In the 1980s, I began to design and teach courses for teachers that emphasized the structure of language and its relevance for teaching reading, spelling, writing, and oral language comprehension. The course of study that is now LETRS began as summer workshops and semester-long graduate courses. Between 1997 and 2001, language study was the professional development part of a large NICHD-funded research project in Washington, DC, public schools. The data we obtained were clear: high-risk students learned to read when teachers knew what to teach and how to teach it, when they received classroom coaching, and when they had appropriate instructional materials.
Comprehensive, language-based reading instruction (also defined as “Structured Literacy” by the International Dyslexia Association—IDA) has several critical components. They include explicit teaching of the speech sounds (phonemes) in spoken language and the way the English spelling system represents those sounds. They also include instruction in print patterns that represent syllables and morphemes. Further, a comprehensive approach enables growth in language comprehension through explicit teaching of word, sentence, and text meanings. The skilled educator should know how best to teach this menu of skills, how to weave together those elements, how to tell if a student is having difficulty with one or more of the language or literacy components, and how to remediate the weaknesses in a timely, individualized manner.

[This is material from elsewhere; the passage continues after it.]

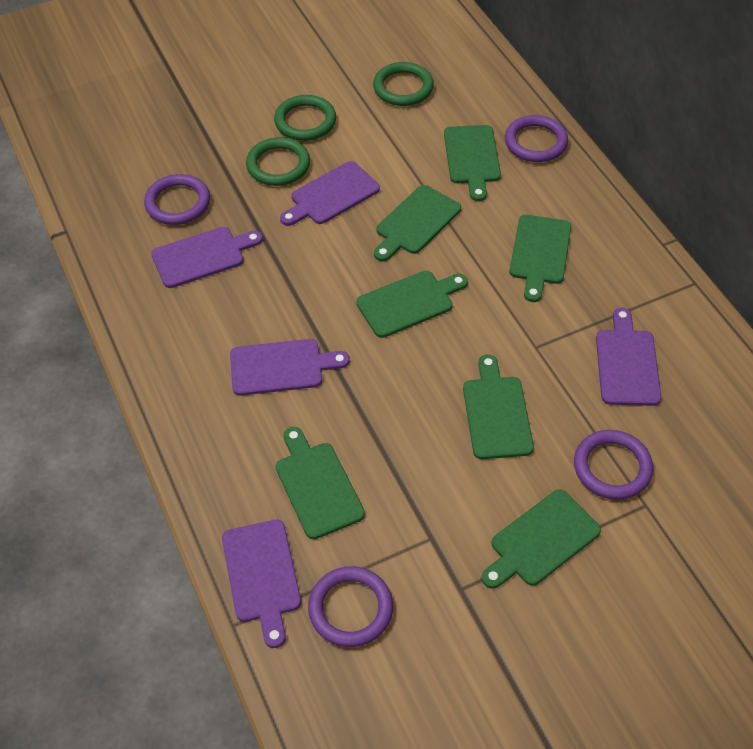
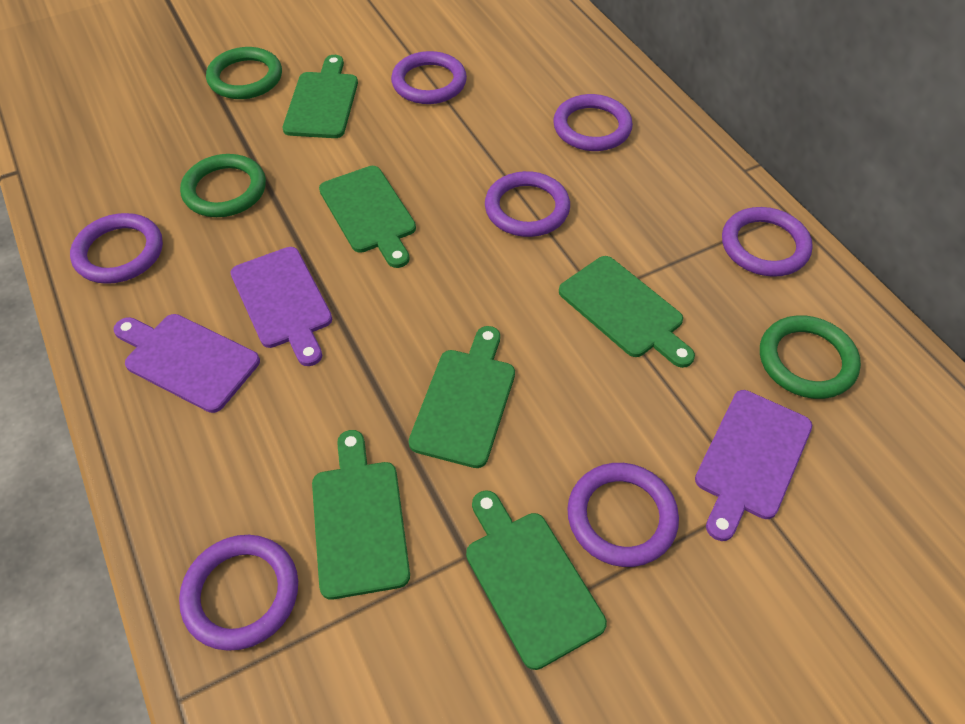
green cutting board: 7 -> 6
purple cutting board: 5 -> 3
purple ring: 4 -> 7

LETRS is also unique in its respect for, and reference to, theoretical models of language and literacy acquisition that are supported by scientific consensus. Key ideas are identified, explored with online tasks, demonstrated by video, and role-played in face-to-face sessions. Because understanding of speech sounds is so fundamental to literacy, we require teachers to refine their own phonemic awareness. Moreover, we study the organizational principles and specific correspondences (phonics) of English orthography so that a teacher can stand up in front of class and, with confidence, explain why any English word is spelled the way it is. Subsequently, with word-recognition instruction under our belts, we move on to vocabulary, comprehension, and reading fluently for meaning, enabling students to dig deep into good literature.
Finally, we have data to show that teachers do learn the content well, and within a year, can see significant gains in their students. There is nothing more exciting to me than empowering others with the insights that took me too long to acquire. LETRS works.